Task inputs section start

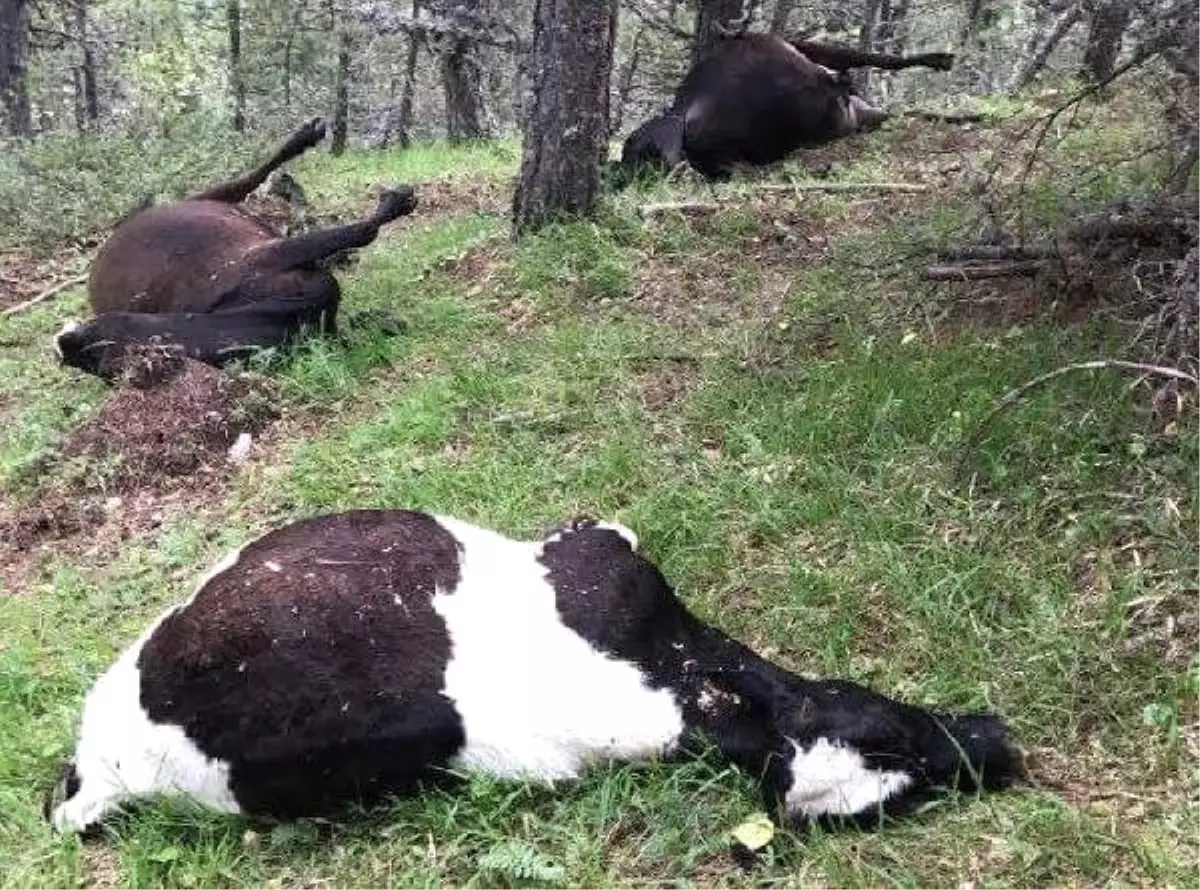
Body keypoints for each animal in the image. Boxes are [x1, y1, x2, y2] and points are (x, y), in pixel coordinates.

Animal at [58, 117, 420, 379]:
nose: (63, 345)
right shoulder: (270, 254)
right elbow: (364, 231)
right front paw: (395, 202)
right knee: (251, 179)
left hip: (211, 196)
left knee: (251, 177)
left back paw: (304, 136)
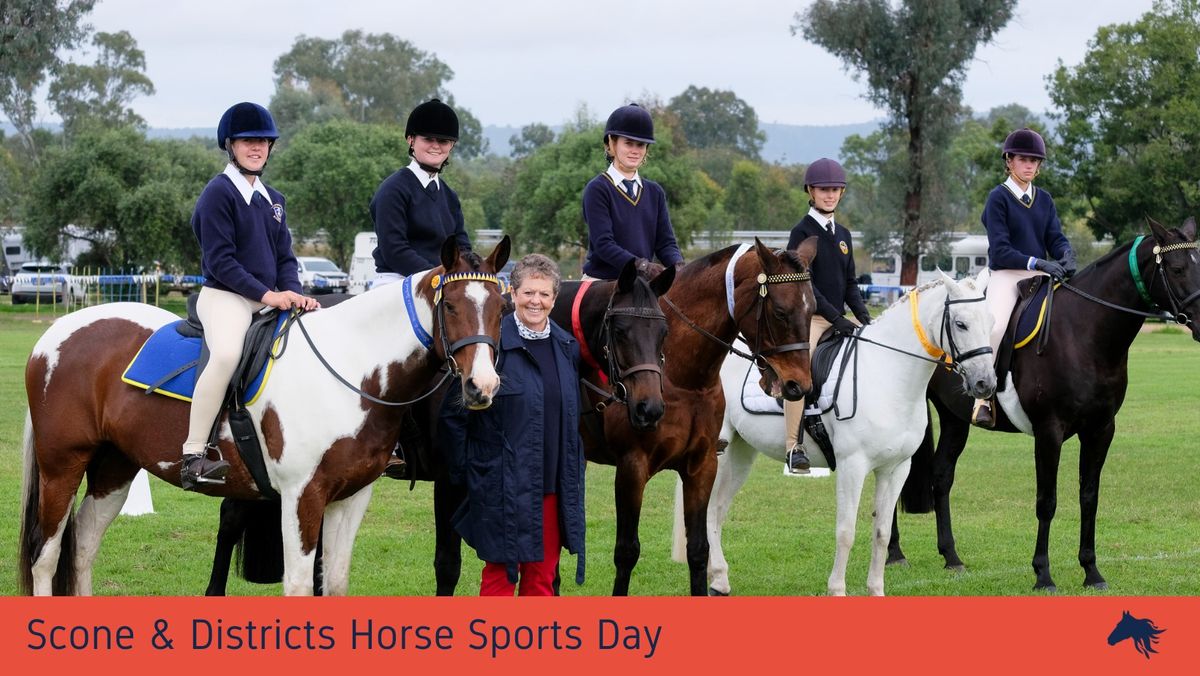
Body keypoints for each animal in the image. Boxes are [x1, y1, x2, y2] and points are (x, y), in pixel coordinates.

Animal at [21, 235, 511, 595]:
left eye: (501, 309)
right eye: (451, 306)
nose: (482, 387)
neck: (351, 366)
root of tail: (56, 333)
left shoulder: (352, 496)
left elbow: (334, 583)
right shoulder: (302, 496)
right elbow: (299, 586)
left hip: (115, 466)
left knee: (83, 545)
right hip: (62, 465)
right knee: (46, 557)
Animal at [200, 259, 672, 597]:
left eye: (663, 330)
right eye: (620, 329)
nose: (649, 408)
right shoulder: (448, 480)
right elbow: (449, 564)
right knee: (230, 520)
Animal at [549, 238, 816, 597]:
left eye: (812, 309)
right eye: (780, 312)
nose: (798, 386)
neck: (684, 379)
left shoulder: (701, 465)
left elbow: (698, 549)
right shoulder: (632, 467)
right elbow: (627, 551)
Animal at [892, 218, 1200, 593]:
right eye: (1177, 268)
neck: (1084, 334)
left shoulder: (1101, 430)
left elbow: (1089, 497)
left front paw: (1092, 571)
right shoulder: (1048, 431)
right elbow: (1047, 501)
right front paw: (1043, 574)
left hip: (955, 418)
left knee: (941, 475)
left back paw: (952, 557)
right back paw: (894, 554)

Task inputs section end

» **What this task involves**
With the pictures removed, return each record above exactly as given.

» **Task output**
Body keypoints for each animal in the image. Boxes are [x1, y1, x2, y2] and points are (x, y), in pixel coordinates.

Animal at [58, 117, 420, 379]:
nose: (63, 345)
right shoulder: (270, 254)
right elbow: (364, 231)
right front paw: (395, 202)
right knee: (251, 179)
left hip: (211, 196)
left knee: (251, 177)
left back paw: (304, 136)
Body keypoints for each animal in the image. Boxes are [x1, y1, x2, y2] and points are (x, y), in pixel coordinates.

Animal at [21, 235, 511, 595]:
left eye: (501, 309)
right eye: (451, 306)
nose: (482, 387)
neck: (351, 366)
root of tail: (56, 333)
left shoulder: (352, 496)
left elbow: (334, 583)
right shoulder: (302, 496)
right elbow: (299, 586)
left hip: (115, 466)
left knee: (83, 545)
right hip: (62, 465)
right knee: (46, 557)
Animal at [200, 259, 672, 597]:
left eye: (663, 330)
right eye: (620, 329)
nose: (649, 408)
right shoulder: (448, 480)
right elbow: (449, 564)
right knee: (230, 520)
Animal at [549, 238, 816, 597]:
left eye: (812, 309)
right eye: (780, 312)
nose: (798, 386)
neck: (684, 379)
left shoulder: (701, 465)
left elbow: (698, 549)
right shoulder: (632, 467)
right elbow: (627, 551)
Animal at [892, 218, 1200, 593]:
right eye: (1177, 268)
neck: (1084, 334)
left shoulder: (1101, 430)
left elbow: (1089, 497)
left front paw: (1092, 571)
right shoulder: (1048, 431)
right elbow: (1047, 501)
right front paw: (1043, 574)
left hip: (955, 418)
left knee: (941, 475)
left back paw: (952, 557)
right back paw: (894, 554)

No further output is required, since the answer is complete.